I decided to Gogh to Van Gogh: The Immersive Experience. How did I choose? Through my research, I found that overall presentation was more educational than the competing show. Exhibit labels attempted to provide guests with information about the artist and his paintings. Some of the topics ranged from a timeline, a bulleted list of important facts about Van Gogh, and a detailed analysis of his last known painting. Quotes from the artist were scattered throughout the exhibit and repeated in the immersive experience.
My favorite section in the educational area analyzed three versions of the artist’s Bedroom in Arles. This presentation would not be possible in a museum, because these paintings are housed in Amsterdam, Paris, and the United States. The Immersive Experience juxtaposes the three versions and invites guests to pick out stylistic differences among the pieces. Another unique element to this exhibition is life-sized recreation of the Bedroom in Arles painting that guests are invited to explore. Sitting down in the chair, you are physically transported inside the work.
Now, onto the main event: the immersion. As I made my way through a dark corridor, I pulled back a curtain and was met with walls washed in a rich aqua blue. I walked into the experience as The Starry Night consumed the space. I quickly made my way to a lawn chair that had the same pattern as the swirling starts around me. The immersion occurs in a 20,000 square foot room on the walls and the floor. The show from start to finish runs for about 30 minutes. The immersion had extended interactions with Starry Night and Van Gogh’s flowers, but also attempted to showcase the artist’s various paintings at different stages of his career.
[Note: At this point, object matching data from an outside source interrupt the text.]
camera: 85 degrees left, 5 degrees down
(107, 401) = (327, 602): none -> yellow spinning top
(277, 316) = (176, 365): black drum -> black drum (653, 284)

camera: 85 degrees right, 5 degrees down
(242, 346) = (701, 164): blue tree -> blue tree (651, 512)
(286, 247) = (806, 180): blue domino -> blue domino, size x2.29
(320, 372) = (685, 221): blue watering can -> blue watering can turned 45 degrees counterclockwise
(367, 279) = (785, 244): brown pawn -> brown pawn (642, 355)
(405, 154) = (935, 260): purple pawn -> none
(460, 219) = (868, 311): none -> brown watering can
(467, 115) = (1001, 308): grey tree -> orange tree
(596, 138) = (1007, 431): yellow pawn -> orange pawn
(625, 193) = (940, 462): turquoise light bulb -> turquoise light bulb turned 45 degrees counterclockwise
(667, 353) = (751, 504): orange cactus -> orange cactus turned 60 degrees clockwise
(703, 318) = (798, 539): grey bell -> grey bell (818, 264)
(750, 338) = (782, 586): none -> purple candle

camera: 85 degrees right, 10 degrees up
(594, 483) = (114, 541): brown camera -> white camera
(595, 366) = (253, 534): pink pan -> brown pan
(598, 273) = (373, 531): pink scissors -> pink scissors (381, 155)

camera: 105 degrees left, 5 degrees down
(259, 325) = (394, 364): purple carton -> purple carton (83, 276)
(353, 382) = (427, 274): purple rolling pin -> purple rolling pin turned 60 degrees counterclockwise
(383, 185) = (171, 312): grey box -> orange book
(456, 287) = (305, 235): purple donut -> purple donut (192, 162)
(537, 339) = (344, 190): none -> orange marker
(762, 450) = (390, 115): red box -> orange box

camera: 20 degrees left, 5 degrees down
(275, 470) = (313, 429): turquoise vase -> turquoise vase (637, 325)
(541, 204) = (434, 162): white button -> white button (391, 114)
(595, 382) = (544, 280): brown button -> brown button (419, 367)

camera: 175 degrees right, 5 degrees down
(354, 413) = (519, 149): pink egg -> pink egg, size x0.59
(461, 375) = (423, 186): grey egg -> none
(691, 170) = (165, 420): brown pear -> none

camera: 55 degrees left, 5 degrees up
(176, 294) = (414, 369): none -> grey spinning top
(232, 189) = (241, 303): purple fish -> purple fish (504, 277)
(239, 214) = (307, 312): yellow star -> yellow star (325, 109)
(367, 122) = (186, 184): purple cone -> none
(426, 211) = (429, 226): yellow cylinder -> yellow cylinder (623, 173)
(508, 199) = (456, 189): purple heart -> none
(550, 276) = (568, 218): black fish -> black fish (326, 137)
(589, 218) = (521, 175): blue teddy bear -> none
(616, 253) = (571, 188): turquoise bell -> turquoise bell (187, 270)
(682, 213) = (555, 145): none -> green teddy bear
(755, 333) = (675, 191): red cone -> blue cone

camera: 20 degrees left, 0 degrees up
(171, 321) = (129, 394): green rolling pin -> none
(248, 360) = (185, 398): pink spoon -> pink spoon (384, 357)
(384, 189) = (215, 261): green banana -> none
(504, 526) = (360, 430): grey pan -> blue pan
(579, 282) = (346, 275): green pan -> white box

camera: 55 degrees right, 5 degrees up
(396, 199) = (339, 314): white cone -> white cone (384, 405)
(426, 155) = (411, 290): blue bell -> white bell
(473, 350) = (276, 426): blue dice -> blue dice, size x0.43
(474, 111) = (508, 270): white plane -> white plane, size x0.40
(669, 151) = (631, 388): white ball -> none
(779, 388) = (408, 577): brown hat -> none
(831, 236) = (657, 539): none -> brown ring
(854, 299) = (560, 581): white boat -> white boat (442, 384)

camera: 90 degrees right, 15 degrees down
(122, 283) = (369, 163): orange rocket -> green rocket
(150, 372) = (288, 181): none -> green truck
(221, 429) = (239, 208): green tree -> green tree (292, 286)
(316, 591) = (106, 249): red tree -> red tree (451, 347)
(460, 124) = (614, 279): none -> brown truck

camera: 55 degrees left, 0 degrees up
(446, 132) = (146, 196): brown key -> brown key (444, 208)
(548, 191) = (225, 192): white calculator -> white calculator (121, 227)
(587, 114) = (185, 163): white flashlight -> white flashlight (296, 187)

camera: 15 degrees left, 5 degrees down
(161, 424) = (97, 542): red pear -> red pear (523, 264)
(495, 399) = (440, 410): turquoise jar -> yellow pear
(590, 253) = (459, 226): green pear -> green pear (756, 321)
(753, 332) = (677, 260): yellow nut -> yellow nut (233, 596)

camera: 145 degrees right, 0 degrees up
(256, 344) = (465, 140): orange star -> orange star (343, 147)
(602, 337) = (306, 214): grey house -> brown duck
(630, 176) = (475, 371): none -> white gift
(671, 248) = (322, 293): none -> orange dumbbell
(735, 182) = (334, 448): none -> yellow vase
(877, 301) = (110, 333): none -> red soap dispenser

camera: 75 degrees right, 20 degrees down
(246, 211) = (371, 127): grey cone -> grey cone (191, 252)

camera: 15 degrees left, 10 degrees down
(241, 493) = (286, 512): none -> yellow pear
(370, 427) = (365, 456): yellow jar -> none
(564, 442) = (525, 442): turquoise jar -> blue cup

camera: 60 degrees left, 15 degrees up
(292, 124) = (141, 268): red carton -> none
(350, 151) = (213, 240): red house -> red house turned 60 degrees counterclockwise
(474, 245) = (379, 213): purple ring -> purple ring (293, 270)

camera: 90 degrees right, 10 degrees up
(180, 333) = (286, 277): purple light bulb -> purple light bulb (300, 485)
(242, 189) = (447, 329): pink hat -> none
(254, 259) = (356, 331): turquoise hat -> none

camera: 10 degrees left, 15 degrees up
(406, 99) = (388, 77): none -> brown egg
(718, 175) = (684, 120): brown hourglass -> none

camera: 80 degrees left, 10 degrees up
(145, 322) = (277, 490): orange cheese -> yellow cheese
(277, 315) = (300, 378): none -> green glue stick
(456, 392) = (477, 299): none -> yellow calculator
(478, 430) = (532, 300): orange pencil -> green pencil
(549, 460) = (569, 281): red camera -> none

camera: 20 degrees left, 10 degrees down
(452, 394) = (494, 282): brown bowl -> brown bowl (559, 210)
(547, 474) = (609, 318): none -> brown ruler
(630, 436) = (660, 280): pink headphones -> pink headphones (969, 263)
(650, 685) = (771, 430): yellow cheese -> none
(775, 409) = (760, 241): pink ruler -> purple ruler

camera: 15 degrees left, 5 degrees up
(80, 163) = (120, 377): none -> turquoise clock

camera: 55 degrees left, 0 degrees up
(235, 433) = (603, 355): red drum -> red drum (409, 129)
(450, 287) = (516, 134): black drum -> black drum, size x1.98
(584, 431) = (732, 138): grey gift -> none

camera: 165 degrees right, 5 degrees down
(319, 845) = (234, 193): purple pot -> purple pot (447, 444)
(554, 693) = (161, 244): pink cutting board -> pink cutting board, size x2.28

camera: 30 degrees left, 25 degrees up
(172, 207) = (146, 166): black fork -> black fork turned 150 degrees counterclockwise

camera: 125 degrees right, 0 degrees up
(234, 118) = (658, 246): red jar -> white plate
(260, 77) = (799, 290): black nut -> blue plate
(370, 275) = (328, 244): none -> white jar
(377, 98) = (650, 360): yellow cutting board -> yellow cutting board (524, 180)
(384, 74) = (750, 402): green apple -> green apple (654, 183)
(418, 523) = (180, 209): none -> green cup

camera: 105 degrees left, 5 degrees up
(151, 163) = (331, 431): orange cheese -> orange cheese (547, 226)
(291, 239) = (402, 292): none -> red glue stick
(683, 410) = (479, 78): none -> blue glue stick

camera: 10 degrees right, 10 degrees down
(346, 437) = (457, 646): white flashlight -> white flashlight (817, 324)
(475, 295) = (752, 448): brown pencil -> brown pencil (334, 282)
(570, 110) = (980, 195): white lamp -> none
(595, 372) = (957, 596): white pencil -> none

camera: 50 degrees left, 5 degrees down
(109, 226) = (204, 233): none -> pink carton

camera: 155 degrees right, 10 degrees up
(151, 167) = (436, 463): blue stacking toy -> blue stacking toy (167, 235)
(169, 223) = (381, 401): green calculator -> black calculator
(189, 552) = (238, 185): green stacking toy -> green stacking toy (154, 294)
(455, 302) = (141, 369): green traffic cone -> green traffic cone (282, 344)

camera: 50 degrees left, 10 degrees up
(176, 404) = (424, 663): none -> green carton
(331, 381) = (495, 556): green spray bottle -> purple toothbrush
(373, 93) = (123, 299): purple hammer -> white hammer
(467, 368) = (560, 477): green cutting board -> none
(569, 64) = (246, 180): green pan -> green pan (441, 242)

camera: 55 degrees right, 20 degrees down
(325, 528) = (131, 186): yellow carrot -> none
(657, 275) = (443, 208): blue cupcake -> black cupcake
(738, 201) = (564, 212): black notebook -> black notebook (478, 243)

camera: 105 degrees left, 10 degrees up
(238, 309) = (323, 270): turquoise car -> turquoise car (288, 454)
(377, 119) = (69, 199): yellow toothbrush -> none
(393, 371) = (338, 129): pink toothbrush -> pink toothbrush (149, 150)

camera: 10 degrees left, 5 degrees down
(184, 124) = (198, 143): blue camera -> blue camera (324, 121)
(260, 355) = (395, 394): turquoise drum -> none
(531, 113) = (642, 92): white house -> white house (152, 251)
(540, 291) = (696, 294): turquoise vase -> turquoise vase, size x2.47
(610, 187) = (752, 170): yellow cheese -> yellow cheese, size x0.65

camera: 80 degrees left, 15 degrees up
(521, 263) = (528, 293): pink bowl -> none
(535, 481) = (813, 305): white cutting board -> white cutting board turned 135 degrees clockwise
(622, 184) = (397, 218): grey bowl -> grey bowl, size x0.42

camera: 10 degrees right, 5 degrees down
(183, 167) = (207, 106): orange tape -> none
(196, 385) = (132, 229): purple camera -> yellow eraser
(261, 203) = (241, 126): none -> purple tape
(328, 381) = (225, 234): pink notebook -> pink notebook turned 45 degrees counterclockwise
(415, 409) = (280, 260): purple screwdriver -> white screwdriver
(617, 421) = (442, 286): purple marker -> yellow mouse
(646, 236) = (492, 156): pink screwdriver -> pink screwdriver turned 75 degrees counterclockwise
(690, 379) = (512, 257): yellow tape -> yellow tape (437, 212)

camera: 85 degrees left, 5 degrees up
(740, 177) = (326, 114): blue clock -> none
Overall, I was not impressed with the Van Gogh: The Immersive Experience. Am I happy I got the chance to Gogh? Yes, however art lovers are likely to find that these Van Gogh “experiences” are but cheap imitations of the real thing. The focus on sensory overload, distracting music, and social media engagement detracts from the more genuine experience of visiting an art museum and physically standing in front of an original artwork. One of my favorite pieces made a brief cameo, Rain (1889). Projected far away, I could not see the slashes of paint Vincent scattered throughout the canvas nor view the various colors combinations he employed in the work. At the Philadelphia Museum of Art, I can have an intimate encounter with Rain in Gallery 261. This painting left such an impression on me that I was able to pick it out while sitting across the room in the immersion.
I understand that this blockbuster exhibition was not meant to replicate an art gallery experience, but it unfortunately fell short. Guests paid anywhere from $40-$65 to view cheaply made prints of the artist’s works on the walls of Van Gogh: The Immersive Experience. Compare this with the “pop-up” Van Gogh Exhibitions sponsored by the Van Gogh Museum in Amsterdam which appeared in malls and shopping centers around America in 2018. I attended one such exhibit, where guests paid a reasonable $5 admission fee. On display were nine three-dimensional replicas from the museum’s collection. While these were also copies, visitors could appreciate the Van Gogh Museum’s strident efforts to maintain the artwork’s integrity as well as the artist’s story. Rather than an obvious money-grab meant to cater to Instagram personalities, the Van Gogh Museum went to great lengths to allow wider audiences the ability to view Van Gogh pieces. These exhibits even encouraged visitors to reach out and touch the 3-D prints to fully familiarize themselves with the groves and thick brushstrokes so unique to Van Gogh’s style. As someone who has not had the chance to travel to Amsterdam (yet) I appreciated the museum’s attempt to reach a wider audience – and the incredible gift shop. This “experience” was far more enlightening than other areas of the immersion.
Would I have enjoyed Immersive Van Gogh more? Perhaps. Yet I suspect it falls victim to similar flaws. If you are located around New York City, I would encourage you the visit the Museum of Modern Art or The MET to view real, authentic Van Goghs that won’t dance across the wall.